How the UK's terror threat level affected key weekend events across the country
Major events went ahead as planned, but with an increased police presence.
Britons continue to be guarded by extra armed officers for a busy calendar of bank holiday events despite the country’s threat level being reduced from critical to severe.
A ring of steel was placed around a host of sporting and music spectacles across the country at the start of the weekend following the Manchester suicide bombing.
FA Cup final at Wembley stadium in London
Football fans marching in to Wembley Stadium were met with a heavy armed police presence before the FA Cup final.
Tens of thousands of supporters descended on the venue to watch Saturday’s match between Arsenal and Chelsea, in the first major city event since the terror attack on Manchester Arena.
On the ground, officers were seen patrolling the entrance on horseback, amid chanting and a sea of blue and red shirts.
Radio 1′s Big Weekend in Hull
Music-lovers at Radio 1′s Big Weekend held a minute’s silence to remember victims of the Manchester bombing.
The two-day festival kicked off with Zara Larsson and James Arthur on the main stage and an increased police presence following the atrocity in Manchester.
Security was ramped up at the festival and people were subjected to body and bag searches on the first day of the event.
Courteeners gig at Old Trafford cricket ground in Manchester
Armed police manned the gates and officers in high visibility jackets and swat-style baseball caps stood every 50 yards along roads approaching the venue at Lancashire County Cricket Club’s Old Trafford ground.
Airport-style security devices were used to screen 50,000 music fans.
As coaches began to arrive, disgorging dozens of excited youngsters for the event, police officers carrying semi-automatic weapons scanned the crowds and mounted police patrolled the streets.

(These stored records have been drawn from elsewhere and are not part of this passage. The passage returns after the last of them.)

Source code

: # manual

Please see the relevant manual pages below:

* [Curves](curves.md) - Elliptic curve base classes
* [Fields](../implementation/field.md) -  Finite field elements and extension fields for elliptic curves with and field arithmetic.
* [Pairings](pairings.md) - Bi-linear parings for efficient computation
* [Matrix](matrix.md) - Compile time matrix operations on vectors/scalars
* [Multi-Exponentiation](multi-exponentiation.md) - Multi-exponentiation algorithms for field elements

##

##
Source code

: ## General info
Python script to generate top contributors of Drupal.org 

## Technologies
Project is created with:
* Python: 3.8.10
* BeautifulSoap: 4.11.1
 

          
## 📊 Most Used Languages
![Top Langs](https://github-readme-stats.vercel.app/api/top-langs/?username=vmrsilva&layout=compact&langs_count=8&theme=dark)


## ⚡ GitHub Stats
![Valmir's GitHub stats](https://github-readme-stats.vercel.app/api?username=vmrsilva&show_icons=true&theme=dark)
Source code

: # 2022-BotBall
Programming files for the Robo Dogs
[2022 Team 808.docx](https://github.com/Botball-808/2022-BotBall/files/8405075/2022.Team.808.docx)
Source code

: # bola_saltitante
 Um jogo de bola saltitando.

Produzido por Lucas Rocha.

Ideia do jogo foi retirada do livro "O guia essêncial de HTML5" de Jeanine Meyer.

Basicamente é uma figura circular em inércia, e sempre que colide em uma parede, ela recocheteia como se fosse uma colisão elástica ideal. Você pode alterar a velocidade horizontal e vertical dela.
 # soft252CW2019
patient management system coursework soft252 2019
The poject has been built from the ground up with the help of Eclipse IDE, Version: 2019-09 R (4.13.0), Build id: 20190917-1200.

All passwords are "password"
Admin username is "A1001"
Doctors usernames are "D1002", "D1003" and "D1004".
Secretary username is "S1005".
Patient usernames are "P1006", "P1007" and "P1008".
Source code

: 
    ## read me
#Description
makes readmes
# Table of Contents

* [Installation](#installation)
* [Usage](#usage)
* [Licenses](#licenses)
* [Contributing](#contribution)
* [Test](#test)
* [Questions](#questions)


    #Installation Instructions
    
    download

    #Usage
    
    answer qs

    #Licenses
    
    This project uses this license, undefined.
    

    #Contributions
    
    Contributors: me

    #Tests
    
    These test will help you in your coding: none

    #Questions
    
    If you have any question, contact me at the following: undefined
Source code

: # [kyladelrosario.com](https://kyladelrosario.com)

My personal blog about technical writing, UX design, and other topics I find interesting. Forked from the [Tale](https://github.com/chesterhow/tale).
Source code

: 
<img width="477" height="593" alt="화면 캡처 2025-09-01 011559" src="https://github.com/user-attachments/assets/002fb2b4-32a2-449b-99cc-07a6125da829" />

Buckingham Palace in London
Under Operation Temperer – which allows the military to be deployed to protect key sites – soldiers have been stationed at Buckingham Palace and the Houses of Parliament.
Scottish Cup final at Hampden Park in Glasgow
Police in Scotland remained on “enhanced deployment” this weekend despite the terror threat level being reduced.
Police Scotland said there was no specific threat north of the border, but armed officers were in attendance at the Scottish Cup final on Saturday afternoon at Hampden Park, where extra security checks were in place.
Police Scotland asked ticket holders for the match between Celtic and Aberdeen to arrive early to allow for checks, and to not take bags into the stadium.
Pride in Birmingham
The parade began at midday with a large number of police officers, specials and police staff on hand to keep the public safe.
Speaking before the event, Superintendent Phil Dolby said: “I appreciate that people planning to attend may feel a sense of nervousness following events earlier this week in Manchester, but I would like to offer some reassurance that a full policing operation is in place and is subject to ongoing reviews.”
People were urged to tell a police officer or member of security staff if they spotted anything suspicious.